**抽出テキスト**
--------------------------------------------------
自転車も変わったし、パーツも変えて性能も上がった。
もうすぐ山には雪が降るから、次にやろうと思っても春になる。

今しかない!


っていかにもすごいとこに挑戦みたいな感じで書きましたが普通の峠ですw



スタートは雨



雨の日は乗りたくないんですけどね…
朝起きた時は晴れてたのに、家出た直後に降り出すんだからしょうがないです

この日は降ったり(小雨ですが)晴れたりの繰り返し
天気は良くなってく予報だったので大丈夫でしょう


晴れ間に見える河原城


朝の陽の方が景色って綺麗に見える
前日忘年会だって多少酒が残ってましたが、早起きするもんですねやっぱり



 紅 葉

     





山の方はもう既に落葉してる
平地の辺りも見頃は過ぎてしまった気もしますが、まだ紅葉の雰囲気は味わえますね

今年は辺り一面色づいた紅葉の景色ってのが結局見れなかった
でも自然が相手だから仕方がない
それを求めていく過程も楽しいんだから



 佐 治



平成の市町村合併で鳥取市佐治町になりましたが、それまでは佐治"村"でした。
合併前は鳥取県に41の市町村があったんですが、"村"は4つしかなかったのです。(市4、町33、村4)
--------------------------------------------------
**課題一覧**
- 1) 抽出テキストの括弧内には、合併前の鳥取県の市町村の内訳が示されています。その種別と数をすべて挙げてください。
- 2) 記録のうち「family: Solanaceae」を含む行から書き写し始め、記録の最後の行まで一字も変えずに再現してください。
--------------------------------------------------
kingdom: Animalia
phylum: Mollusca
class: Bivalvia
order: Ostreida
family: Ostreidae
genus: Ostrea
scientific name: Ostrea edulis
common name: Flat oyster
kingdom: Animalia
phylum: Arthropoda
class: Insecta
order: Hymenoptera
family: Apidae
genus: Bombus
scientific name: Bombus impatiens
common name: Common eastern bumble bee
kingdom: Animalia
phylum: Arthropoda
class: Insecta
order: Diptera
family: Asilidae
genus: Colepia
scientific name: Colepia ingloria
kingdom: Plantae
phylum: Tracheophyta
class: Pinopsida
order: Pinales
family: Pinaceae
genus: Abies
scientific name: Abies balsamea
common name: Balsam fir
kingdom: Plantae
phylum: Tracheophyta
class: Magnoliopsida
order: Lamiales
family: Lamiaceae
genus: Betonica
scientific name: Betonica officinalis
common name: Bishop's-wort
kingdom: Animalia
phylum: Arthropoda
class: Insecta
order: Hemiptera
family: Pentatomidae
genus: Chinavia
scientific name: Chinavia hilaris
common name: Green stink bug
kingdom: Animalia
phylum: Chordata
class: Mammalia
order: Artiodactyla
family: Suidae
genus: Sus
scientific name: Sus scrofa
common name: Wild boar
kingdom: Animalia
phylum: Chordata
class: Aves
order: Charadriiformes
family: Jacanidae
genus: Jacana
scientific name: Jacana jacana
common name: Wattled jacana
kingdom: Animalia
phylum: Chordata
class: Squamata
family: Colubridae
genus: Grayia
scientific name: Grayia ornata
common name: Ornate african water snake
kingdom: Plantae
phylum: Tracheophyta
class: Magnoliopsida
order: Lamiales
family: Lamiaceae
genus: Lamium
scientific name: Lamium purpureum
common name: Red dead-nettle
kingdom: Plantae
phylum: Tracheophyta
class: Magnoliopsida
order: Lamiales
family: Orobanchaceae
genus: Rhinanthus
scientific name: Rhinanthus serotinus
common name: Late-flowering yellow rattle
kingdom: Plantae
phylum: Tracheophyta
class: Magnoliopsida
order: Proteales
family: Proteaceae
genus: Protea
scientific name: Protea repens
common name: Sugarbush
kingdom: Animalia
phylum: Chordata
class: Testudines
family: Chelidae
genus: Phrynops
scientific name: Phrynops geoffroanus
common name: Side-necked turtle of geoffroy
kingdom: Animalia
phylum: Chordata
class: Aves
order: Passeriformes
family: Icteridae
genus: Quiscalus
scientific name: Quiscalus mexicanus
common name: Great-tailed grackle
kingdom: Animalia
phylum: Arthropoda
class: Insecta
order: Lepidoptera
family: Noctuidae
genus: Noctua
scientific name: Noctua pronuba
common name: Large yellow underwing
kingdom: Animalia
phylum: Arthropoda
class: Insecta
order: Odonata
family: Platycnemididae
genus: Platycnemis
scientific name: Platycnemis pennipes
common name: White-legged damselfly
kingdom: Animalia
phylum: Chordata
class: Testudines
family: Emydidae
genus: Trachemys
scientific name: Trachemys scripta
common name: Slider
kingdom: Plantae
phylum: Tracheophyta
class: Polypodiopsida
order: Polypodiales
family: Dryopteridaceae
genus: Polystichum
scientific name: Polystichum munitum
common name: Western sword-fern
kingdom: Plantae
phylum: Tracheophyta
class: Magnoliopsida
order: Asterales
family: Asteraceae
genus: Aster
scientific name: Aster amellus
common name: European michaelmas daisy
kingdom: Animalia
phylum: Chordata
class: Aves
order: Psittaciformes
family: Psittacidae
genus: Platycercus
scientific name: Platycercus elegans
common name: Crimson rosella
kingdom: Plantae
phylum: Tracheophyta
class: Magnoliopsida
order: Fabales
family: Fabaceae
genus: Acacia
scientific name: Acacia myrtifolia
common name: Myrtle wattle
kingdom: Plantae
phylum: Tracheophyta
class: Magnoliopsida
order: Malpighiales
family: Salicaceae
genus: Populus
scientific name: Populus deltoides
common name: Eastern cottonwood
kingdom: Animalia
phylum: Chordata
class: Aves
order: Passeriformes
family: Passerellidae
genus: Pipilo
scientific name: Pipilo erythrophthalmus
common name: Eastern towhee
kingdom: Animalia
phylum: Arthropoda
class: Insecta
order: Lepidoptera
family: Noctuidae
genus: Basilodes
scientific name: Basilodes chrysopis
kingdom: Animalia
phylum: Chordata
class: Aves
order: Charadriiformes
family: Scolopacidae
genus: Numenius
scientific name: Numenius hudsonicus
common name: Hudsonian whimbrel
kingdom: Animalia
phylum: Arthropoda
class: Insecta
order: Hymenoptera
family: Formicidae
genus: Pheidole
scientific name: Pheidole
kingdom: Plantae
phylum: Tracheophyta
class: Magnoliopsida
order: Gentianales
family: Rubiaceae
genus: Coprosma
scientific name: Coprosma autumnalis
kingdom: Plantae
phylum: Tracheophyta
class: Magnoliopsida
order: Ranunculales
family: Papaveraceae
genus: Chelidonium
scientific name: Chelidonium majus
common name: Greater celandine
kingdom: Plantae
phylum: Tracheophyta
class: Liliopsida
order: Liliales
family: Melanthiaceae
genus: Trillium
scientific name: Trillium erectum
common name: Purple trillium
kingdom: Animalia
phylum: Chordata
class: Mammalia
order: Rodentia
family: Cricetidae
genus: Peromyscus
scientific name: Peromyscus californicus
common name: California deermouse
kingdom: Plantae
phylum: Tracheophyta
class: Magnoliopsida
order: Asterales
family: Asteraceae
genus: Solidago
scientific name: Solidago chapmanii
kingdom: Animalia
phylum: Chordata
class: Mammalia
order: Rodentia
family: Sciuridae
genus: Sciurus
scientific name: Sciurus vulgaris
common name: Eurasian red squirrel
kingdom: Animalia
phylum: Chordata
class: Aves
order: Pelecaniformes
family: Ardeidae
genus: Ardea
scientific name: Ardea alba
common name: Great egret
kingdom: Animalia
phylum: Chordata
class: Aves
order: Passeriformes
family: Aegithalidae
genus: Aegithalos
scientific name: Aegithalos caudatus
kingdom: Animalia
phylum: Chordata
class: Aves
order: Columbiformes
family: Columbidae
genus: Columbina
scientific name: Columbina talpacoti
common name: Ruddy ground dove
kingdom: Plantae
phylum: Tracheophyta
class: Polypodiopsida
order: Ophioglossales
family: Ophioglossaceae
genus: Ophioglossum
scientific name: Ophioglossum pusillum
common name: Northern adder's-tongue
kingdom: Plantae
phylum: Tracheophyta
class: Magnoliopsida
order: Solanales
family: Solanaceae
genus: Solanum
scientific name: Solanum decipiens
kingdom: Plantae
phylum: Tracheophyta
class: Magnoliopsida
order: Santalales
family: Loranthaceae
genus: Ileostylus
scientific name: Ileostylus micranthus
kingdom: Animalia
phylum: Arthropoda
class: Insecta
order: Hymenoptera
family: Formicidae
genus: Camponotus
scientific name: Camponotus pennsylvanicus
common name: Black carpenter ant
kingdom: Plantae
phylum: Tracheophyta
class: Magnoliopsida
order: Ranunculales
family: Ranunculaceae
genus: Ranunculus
--------------------------------------------------
**解答一覧**
- 1) 市 4、町 33、村 4

- 2)
family: Solanaceae
genus: Solanum
scientific name: Solanum decipiens
kingdom: Plantae
phylum: Tracheophyta
class: Magnoliopsida
order: Santalales
family: Loranthaceae
genus: Ileostylus
scientific name: Ileostylus micranthus
kingdom: Animalia
phylum: Arthropoda
class: Insecta
order: Hymenoptera
family: Formicidae
genus: Camponotus
scientific name: Camponotus pennsylvanicus
common name: Black carpenter ant
kingdom: Plantae
phylum: Tracheophyta
class: Magnoliopsida
order: Ranunculales
family: Ranunculaceae
genus: Ranunculus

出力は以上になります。